JDK-8346175 : [21u] juc cannot be woken up when using virtual thread
  • Type: Bug
  • Component: core-libs
  • Sub-Component: java.util.concurrent
  • Affected Version: 21
  • Priority: P3
  • Status: Open
  • Resolution: Unresolved
  • OS: linux
  • CPU: x86
  • Submitted: 2024-12-13
  • Updated: 2025-03-27
Related Reports
Relates :  
Relates :  
Relates :  
Description
When using virtual thread, the juc unpark event may not be executed and the whole application will wait forever.

I have constructed a simple testcase to emulate the situation.
I put the two files in the test/jdk/java/lang/Thread/virtual/ and run jtreg test it. The fail rate is 13/30.
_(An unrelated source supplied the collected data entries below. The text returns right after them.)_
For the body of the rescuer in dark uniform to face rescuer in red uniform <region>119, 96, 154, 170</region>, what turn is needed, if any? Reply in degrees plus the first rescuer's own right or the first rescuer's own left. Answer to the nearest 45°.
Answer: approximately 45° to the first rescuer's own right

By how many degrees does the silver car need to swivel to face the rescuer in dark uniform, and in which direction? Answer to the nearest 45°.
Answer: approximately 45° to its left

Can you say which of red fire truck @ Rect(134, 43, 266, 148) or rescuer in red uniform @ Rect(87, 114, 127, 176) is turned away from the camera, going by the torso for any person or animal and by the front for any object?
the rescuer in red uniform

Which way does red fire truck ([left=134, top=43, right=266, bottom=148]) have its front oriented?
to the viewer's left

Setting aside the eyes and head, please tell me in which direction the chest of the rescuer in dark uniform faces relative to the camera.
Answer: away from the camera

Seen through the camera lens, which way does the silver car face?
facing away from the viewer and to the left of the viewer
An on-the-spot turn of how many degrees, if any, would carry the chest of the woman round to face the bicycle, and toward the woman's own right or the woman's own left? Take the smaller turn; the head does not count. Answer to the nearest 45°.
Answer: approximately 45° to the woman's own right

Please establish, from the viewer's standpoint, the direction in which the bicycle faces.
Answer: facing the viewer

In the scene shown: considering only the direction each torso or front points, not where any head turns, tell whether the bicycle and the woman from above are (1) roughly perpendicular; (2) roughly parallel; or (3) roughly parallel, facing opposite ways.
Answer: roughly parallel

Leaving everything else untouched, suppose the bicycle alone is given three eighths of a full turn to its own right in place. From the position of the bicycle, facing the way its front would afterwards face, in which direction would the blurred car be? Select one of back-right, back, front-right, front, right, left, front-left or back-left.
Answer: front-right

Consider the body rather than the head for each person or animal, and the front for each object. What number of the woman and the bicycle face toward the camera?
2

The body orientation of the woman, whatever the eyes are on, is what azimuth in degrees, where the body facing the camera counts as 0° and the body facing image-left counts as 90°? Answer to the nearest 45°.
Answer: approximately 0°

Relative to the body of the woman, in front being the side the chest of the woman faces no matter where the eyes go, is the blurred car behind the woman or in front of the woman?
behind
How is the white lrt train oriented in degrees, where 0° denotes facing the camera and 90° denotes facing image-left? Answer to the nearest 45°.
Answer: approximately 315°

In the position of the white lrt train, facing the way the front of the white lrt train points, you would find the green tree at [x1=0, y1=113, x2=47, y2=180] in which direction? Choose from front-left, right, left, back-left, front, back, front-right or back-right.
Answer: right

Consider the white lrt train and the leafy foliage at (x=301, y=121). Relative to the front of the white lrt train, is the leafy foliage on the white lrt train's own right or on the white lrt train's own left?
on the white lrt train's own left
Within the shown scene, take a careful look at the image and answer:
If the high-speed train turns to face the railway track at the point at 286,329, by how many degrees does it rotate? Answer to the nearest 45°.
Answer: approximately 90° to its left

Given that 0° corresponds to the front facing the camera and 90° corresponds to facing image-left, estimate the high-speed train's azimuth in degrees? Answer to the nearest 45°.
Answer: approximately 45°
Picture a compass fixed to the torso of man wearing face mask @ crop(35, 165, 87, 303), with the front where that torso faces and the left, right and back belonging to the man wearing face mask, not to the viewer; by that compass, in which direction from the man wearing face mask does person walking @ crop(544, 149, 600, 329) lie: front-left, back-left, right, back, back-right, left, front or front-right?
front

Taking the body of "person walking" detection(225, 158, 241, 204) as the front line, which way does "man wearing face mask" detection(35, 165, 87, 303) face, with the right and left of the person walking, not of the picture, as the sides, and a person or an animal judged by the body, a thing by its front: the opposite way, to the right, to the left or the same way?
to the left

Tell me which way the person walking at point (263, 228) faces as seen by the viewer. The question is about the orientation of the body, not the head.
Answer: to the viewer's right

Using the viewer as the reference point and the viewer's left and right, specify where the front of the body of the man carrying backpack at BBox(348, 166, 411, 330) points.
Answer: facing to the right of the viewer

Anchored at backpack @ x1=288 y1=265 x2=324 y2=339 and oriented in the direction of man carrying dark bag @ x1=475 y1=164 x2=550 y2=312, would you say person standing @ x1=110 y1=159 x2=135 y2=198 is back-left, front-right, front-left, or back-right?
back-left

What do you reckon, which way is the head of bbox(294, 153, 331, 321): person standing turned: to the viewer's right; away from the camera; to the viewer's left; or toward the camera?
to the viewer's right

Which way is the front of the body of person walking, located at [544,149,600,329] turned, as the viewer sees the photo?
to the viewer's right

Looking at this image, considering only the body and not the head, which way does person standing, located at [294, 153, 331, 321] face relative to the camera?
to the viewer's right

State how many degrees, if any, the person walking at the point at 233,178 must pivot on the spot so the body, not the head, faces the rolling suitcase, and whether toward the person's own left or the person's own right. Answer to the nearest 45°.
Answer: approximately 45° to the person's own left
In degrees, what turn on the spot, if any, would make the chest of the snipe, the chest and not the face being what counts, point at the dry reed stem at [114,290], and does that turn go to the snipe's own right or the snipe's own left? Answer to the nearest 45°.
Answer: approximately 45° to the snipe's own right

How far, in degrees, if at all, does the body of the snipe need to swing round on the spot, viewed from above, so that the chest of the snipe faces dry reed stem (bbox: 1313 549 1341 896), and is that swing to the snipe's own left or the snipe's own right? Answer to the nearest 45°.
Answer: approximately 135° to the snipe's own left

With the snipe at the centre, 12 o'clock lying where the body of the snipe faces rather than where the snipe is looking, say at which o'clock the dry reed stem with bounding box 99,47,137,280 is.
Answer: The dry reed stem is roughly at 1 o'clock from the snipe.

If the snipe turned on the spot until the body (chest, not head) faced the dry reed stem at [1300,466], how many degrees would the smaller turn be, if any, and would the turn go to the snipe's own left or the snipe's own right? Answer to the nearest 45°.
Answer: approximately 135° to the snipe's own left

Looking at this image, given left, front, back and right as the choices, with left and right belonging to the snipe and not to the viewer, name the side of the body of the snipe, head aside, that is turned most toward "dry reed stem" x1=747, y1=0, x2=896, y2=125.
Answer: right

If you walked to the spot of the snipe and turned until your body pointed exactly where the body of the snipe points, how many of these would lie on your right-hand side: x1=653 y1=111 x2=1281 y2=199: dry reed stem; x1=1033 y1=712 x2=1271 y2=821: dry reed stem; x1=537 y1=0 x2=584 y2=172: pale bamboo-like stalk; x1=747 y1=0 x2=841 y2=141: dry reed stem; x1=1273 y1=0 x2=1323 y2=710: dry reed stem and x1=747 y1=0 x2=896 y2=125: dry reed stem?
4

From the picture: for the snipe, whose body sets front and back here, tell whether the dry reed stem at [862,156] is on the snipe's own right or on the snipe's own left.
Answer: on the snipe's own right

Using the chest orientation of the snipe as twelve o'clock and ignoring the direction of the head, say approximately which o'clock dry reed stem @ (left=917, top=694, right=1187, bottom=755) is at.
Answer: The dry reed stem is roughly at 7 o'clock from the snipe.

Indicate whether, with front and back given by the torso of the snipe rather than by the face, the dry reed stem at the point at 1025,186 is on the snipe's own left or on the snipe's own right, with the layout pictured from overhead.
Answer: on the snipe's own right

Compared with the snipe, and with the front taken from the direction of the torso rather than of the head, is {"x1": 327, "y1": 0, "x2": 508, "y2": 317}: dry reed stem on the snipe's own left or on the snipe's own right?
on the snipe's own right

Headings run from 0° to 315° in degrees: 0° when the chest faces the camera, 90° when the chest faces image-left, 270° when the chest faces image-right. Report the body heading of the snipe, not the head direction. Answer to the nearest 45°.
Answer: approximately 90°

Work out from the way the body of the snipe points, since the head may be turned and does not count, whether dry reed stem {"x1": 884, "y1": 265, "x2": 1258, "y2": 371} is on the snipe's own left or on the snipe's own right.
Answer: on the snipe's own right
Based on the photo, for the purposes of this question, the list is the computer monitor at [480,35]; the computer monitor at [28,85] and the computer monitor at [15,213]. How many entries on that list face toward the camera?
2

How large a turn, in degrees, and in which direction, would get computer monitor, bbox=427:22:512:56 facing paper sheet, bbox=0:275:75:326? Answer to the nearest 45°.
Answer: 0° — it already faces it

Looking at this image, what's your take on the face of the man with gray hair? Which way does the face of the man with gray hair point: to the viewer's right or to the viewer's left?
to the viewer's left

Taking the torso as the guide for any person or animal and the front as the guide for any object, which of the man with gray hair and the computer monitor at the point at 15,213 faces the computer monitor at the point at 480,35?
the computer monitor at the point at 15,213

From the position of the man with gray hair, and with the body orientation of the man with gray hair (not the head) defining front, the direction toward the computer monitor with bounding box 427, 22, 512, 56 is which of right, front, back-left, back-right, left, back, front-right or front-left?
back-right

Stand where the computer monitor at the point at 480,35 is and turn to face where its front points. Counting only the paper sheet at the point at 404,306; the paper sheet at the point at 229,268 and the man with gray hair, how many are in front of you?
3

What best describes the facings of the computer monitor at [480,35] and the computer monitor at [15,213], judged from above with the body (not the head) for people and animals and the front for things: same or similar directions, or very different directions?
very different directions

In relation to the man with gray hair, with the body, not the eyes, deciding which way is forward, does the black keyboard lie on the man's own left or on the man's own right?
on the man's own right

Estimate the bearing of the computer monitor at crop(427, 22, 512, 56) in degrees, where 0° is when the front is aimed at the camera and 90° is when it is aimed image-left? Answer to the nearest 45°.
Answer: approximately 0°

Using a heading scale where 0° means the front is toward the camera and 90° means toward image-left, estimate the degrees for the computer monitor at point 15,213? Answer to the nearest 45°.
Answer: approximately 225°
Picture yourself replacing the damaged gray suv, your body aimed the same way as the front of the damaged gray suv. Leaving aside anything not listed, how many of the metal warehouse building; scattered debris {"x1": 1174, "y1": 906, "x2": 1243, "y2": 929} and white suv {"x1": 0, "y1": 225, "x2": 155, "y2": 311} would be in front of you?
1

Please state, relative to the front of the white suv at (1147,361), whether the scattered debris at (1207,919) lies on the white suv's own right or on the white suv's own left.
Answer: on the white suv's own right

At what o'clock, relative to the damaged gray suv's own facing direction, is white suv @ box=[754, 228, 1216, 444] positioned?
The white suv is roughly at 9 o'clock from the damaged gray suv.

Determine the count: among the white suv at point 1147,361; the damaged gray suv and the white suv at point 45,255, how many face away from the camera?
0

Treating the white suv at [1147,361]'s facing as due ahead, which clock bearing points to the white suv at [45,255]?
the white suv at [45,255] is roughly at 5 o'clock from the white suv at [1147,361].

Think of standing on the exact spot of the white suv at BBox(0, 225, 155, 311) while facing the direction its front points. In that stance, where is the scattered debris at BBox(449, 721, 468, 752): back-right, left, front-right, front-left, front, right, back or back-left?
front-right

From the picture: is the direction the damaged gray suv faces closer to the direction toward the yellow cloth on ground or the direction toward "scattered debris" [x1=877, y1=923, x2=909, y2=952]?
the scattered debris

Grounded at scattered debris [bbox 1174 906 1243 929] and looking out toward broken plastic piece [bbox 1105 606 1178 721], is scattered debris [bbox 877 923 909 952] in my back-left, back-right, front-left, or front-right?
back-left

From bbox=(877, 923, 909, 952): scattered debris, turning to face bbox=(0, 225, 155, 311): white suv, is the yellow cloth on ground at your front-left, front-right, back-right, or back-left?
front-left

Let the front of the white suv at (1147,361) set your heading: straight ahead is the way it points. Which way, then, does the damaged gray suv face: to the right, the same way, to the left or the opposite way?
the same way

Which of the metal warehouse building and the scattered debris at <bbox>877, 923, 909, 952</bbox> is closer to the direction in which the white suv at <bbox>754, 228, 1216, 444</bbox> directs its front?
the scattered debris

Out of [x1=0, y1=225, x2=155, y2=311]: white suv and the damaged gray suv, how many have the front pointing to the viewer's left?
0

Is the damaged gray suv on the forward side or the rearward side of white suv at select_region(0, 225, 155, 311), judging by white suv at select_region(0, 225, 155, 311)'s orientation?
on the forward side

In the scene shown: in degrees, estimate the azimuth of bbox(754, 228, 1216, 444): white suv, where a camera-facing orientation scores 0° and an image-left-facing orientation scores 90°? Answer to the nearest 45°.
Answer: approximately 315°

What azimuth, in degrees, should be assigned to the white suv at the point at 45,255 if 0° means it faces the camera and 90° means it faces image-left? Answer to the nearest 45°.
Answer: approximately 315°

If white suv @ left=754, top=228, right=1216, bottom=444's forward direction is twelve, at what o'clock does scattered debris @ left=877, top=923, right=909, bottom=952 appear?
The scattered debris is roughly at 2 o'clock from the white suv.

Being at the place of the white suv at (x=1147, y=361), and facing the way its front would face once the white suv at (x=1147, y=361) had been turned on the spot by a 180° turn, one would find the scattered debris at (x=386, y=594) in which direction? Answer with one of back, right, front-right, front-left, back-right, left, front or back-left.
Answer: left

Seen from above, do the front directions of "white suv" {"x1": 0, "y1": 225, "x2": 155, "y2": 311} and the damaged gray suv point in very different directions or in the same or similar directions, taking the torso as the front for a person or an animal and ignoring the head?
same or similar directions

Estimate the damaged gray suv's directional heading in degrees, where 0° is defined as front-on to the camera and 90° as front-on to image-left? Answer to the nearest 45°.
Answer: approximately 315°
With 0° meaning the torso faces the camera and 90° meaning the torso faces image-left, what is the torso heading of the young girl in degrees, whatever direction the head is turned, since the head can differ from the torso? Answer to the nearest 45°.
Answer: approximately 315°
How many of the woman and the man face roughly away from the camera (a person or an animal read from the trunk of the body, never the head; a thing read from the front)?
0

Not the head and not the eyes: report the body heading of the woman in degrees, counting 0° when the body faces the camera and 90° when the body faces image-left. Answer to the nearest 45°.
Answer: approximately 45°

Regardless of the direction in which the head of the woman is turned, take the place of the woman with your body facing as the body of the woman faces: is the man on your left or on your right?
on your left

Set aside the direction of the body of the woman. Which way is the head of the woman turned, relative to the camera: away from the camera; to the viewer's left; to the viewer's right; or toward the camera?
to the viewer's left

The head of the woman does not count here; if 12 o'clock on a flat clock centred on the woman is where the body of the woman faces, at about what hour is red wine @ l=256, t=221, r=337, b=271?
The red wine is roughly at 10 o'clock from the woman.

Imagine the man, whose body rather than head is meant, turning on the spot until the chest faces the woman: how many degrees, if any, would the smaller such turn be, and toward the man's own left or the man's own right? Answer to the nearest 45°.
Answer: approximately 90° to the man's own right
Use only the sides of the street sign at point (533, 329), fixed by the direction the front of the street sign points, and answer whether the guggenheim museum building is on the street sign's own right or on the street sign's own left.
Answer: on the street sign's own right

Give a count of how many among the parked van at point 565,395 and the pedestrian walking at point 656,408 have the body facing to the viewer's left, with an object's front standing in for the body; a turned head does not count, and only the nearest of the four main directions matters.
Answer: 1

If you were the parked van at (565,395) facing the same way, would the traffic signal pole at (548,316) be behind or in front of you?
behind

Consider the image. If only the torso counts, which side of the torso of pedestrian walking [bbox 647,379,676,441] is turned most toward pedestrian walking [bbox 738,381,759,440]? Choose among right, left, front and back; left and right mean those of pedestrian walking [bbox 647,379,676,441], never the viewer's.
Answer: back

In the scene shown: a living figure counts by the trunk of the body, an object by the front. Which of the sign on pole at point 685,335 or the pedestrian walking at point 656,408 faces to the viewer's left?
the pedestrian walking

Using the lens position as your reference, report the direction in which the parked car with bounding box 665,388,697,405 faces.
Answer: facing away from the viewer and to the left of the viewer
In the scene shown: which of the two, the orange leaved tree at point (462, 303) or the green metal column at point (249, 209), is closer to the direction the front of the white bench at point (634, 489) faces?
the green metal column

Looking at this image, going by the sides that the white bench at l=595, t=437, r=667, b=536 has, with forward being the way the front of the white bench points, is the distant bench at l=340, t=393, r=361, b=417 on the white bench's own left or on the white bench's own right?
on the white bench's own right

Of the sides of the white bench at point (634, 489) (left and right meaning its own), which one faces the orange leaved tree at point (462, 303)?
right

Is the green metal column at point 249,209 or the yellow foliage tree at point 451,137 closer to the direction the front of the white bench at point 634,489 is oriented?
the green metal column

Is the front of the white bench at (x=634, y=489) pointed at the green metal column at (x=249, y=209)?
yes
I find that there may be a problem in ForkJoinPool.java. 
The `signalWork` may choose do nothing when (c >>> RC_SHIFT) >= pc. (In the testcase, 29 threads are pinned and one is free for doing some work.)
And the one active thread which is in the first lines of the function `awaitWork` (before change the ctl) will not be signaled and choose to park.
Comments
This problem was fix by JDK-8288899 in mainline. It's a big change including API changes so I was suggested to just extract the core changes to fix this problem.
21-03-2025

[~jwtang] Does this problem exist in mainline? If so it should be fixed there first and then backported as needed. If it does not exist in mainline then what changes addressed it? Those should be backported if practical. Even if a specific fix is needed for 21u you need to follow the approval process: https://wiki.openjdk.org/display/JDKUpdates/JDK+21u
18-03-2025

Could anyone approve this issue? I have committed a fix to the jdk21-dev.
18-03-2025

A pull request was submitted for review. Branch: master URL: https://git.openjdk.org/jdk21u-dev/pull/1455 Date: 2025-03-06 10:34:06 +0000
06-03-2025

There have been a couple of issues with missing signal which resulting in FJP underutilization and/or the deadlocks like we see in this report where all but one worker is pinned by a native frame. There have been several significant updates since JDK 21 and the tests in main line to catch this issue when doing FJP updates are: test/jdk/java/util/concurrent/forkjoin/Starvation.java test/jdk/java/lang/Thread/virtual/Starvation.java
17-12-2024

Apologies I misread the test code.
17-12-2024

Hi, but I think it's not same as the problem related to om. This case doesn't use any `synchronized`. I think the problem is in the `signalWork` logic in FJP. I find the problem in our real application and extract it into this testcase. You can see that "ForkJoinPool-1-worker-30" is parking but the "main" vthread is not scheduled on it.
17-12-2024

I have write a new jcmd tool and print more details about the thread. I put the result in the jcmd.log file. It provides more details about the state of all the vthreads.
17-12-2024

This appears to be the well known limitation of pinning for object monitors leading to deadlock. As of JDK 24 use of object monitors no longer pins and so the problem is avoided.
17-12-2024

Hi, java version is 21.0.7-internal. The commit is at 990859cc32776e2d794de539190c9ccced1dfcd9. And I provided a jtreg output .jtr file , it contains the state of all the threads.
17-12-2024

Hello [~jwtang], > In the testcase, 29 threads are pinned and one is free for doing some work. If you can reproduce this, can you generate 2-3 thread dumps of when this "hang" happens? Please use "jcmd <pid> Thread.dump_to_file -format=json <somefile.json>" as the command to generate those thread dumps (the output of that command will tell you where the generated file is located). Please attach those files to this issue. Perhaps that will have some hints? Also, what's the output from "java -version" against the JDK which you use for testing this?
16-12-2024

Seconding [~alanb], neither I am able to reproduce the issue with JDK 24/25 builds (using x86 linux).
16-12-2024

I'm unable to duplicate this with JDK 24/25 builds. The most recent issue with missed signals was JDK-8345294.
16-12-2024